**What you are asked to do:** Reproduce every record below exactly as written, leaving out any pictures.

== Information provided

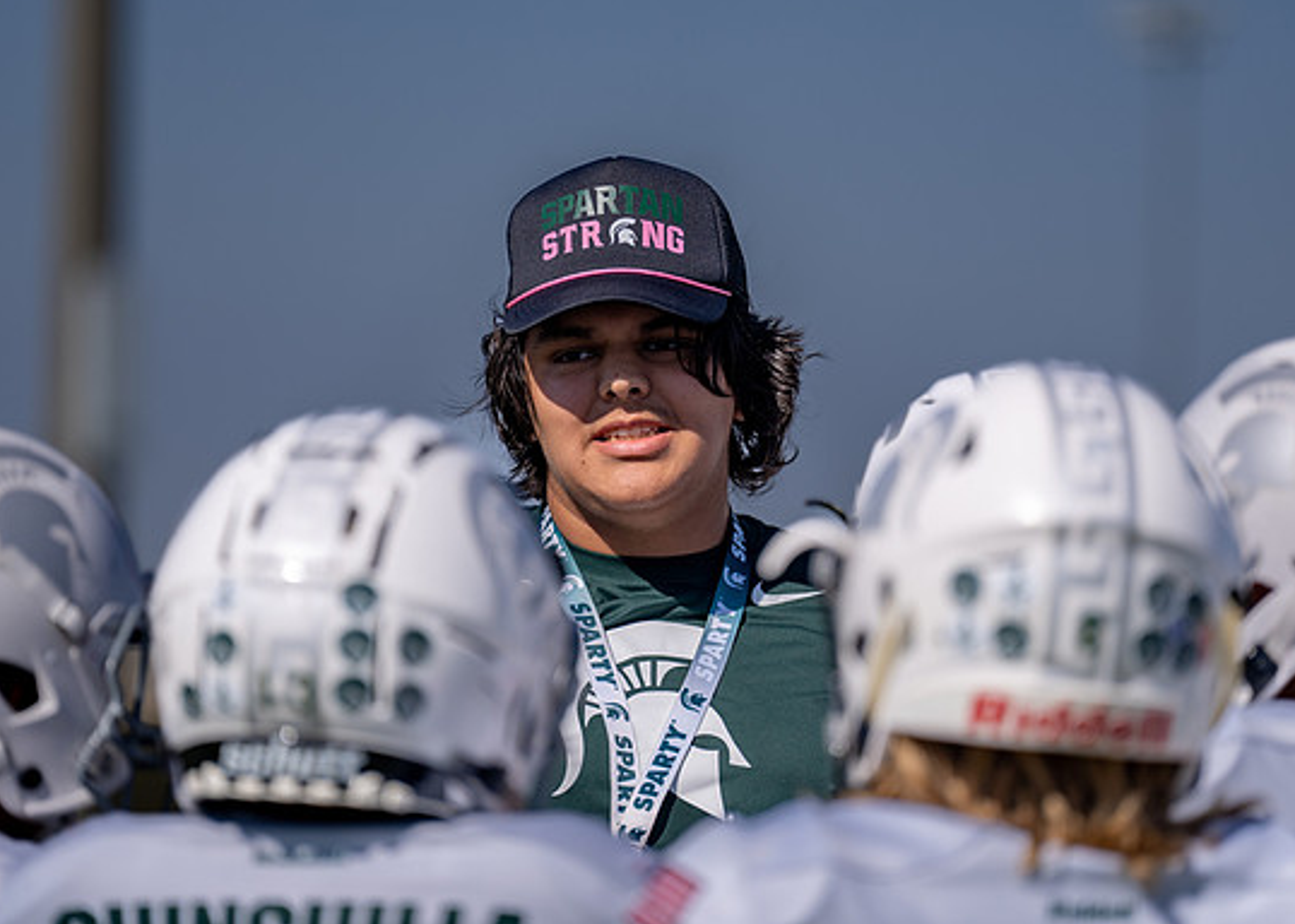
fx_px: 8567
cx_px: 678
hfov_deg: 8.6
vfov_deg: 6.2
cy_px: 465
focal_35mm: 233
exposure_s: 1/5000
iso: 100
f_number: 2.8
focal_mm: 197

====

**Response:**
fx_px: 8567
cx_px: 678
hfov_deg: 8.6
vfov_deg: 6.2
cy_px: 465
focal_35mm: 233
exposure_s: 1/5000
iso: 100
f_number: 2.8
focal_mm: 197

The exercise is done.